EXERCISE DETAILS - Copy out these lines word for word, omitting the pictures.

SUPPLIED MATERIAL -
Start of Block

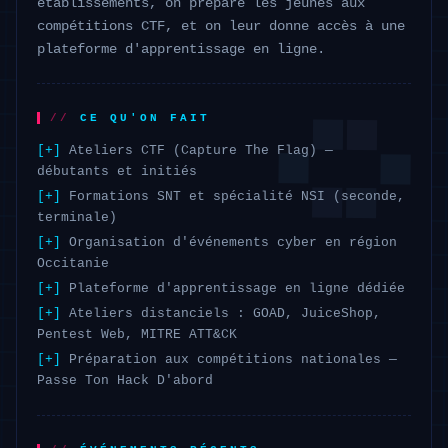
établissements, on prépare les jeunes aux
compétitions CTF, et on leur donne accès à une
plateforme d'apprentissage en ligne.
CE QU'ON FAIT
Ateliers CTF (Capture The Flag) —
débutants et initiés
Formations SNT et spécialité NSI (seconde,
terminale)
Organisation d'événements cyber en région
Occitanie
Plateforme d'apprentissage en ligne dédiée
Ateliers distanciels : GOAD, JuiceShop,
Pentest Web, MITRE ATT&CK
Préparation aux compétitions nationales —
Passe Ton Hack D'abord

End of Block

WRITTEN SOLUTION -
établissements, on prépare les jeunes aux
compétitions CTF, et on leur donne accès à une
plateforme d'apprentissage en ligne.
CE QU'ON FAIT
Ateliers CTF (Capture The Flag) —
débutants et initiés
Formations SNT et spécialité NSI (seconde,
terminale)
Organisation d'événements cyber en région
Occitanie
Plateforme d'apprentissage en ligne dédiée
Ateliers distanciels : GOAD, JuiceShop,
Pentest Web, MITRE ATT&CK
Préparation aux compétitions nationales —
Passe Ton Hack D'abord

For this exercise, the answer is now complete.